= Murder in the Dark =

First edition
(publ. Coach House Books)

Murder in the Dark is a collection of short fiction by Canadian author Margaret Atwood, published in 1983. Some of the pieces were previously published. The 27 pieces range over a variety of styles, including fictionalized autobiography, parables, travel stories, satires and prose poems. The pieces hold together through their major themes of loss, menace and terror, and men's abuse of power.

The book was republished in 1994, in combination with another Atwood work called Good Bones, as part of the expanded collection Good Bones and Simple Murders.

== Contents ==
- Autobiography
- Raw Materials
- Murder in the Dark
Murder in the Dark refers to a childhood game (also played by adults) in which one person is secretly appointed murderer, another is appointed detective.

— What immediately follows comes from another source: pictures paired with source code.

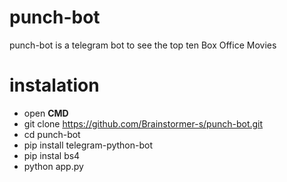 # punch-bot 
punch-bot  is a telegram bot to see the top ten Box Office Movies 

# instalation 
- open **CMD**
- git clone https://github.com/Brainstormer-s/punch-bot.git
- cd punch-bot
- pip install telegram-python-bot
- pip instal bs4
- python app.py
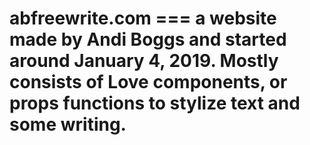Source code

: # abfreewrite.com  === a website made by Andi Boggs and started around January 4, 2019. Mostly consists of Love components, or props functions to stylize text and some writing. 

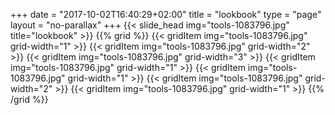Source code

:+++
date = "2017-10-02T16:40:29+02:00"
title = "lookbook"
type = "page"
layout = "no-parallax"
+++
{{< slide_head img="tools-1083796.jpg" title="lookbook" >}}
{{% grid %}}
{{< gridItem img="tools-1083796.jpg" grid-width="1" >}}
{{< gridItem img="tools-1083796.jpg" grid-width="2" >}}
{{< gridItem img="tools-1083796.jpg" grid-width="3" >}}
{{< gridItem img="tools-1083796.jpg" grid-width="1" >}}
{{< gridItem img="tools-1083796.jpg" grid-width="1" >}}
{{< gridItem img="tools-1083796.jpg" grid-width="2" >}}
{{< gridItem img="tools-1083796.jpg" grid-width="1" >}}
{{% /grid %}}
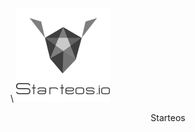 \\
[![Starteos](/assets/community/starteos.png)](https://www.starteos.io/)
 <center>Starteos</center>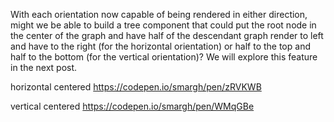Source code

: With each orientation now capable of being rendered in either direction, might we be able to build a tree component that could put the root node in the center of the graph and have half of the descendant graph render to left and have to the right (for the horizontal orientation) or half to the top and half to the bottom (for the vertical orientation)? We will explore this feature in the next post.

horizontal centered
https://codepen.io/smargh/pen/zRVKWB

vertical centered
https://codepen.io/smargh/pen/WMqGBe
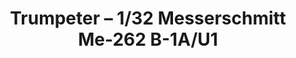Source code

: ---
layout: product
title: "Trumpeter – 1/32 Messerschmitt Me-262 B-1A/U1"
price: "8700" 
desc: "N/A"
img_path: "/assets/img/TRU02237.jpg"
brand: "N/A"
available: false
special_offer: false
new: false
soon: false
cat: "010000"
subcat: "013400"
subsubcat: "0N/A"
sifra: "TRU02237"
popular: false
---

The detective leaves the room, and in the dark, the murderer "kills" one of the other players, who screams and plays dead. At the sound of the scream, the detective returns to question all the players, in order to determine who is the murderer. All the players must tell the truth, except for the murderer, who must lie. Atwood uses this game to describe the relationship between the author, reader and critic: the writer is the murderer, the critic is the detective, and the reader is the victim.
- Mute
- Making Poison
- Simmering
Simmering is a satire that presents the future as a time when traditional Western gender roles have been reversed: men are housekeepers and women work in offices. Cooking and recipes are status symbols for men, who develop secret societies with handshakes named after culinary dishes. Women suffer kitchen envy, and still dream of freedom.
- She
- The Boys' Own Annual, 1911
- Women's Novels
- Worship
- Before the War
- Happy Endings
- Iconography
- Horror Comics
- Bread
- Liking Men
- Boyfriends
- The Page
This essay explores the significance of the blank page that a writer stares at while waiting for inspiration.
- Strawberries
- The Victory Burlesk
- Him
- Fainting
- Hopeless
- A Parable
- Hand
- Everlasting
- Instructions for the Third Eye
The "third eye" is the eye that sees harsh reality, which most people prefer to leave blind. But the third eye shows the truth. This story is only about a page long and is written as a series of short paragraphs that "instruct" the reader on how to use one's third eye.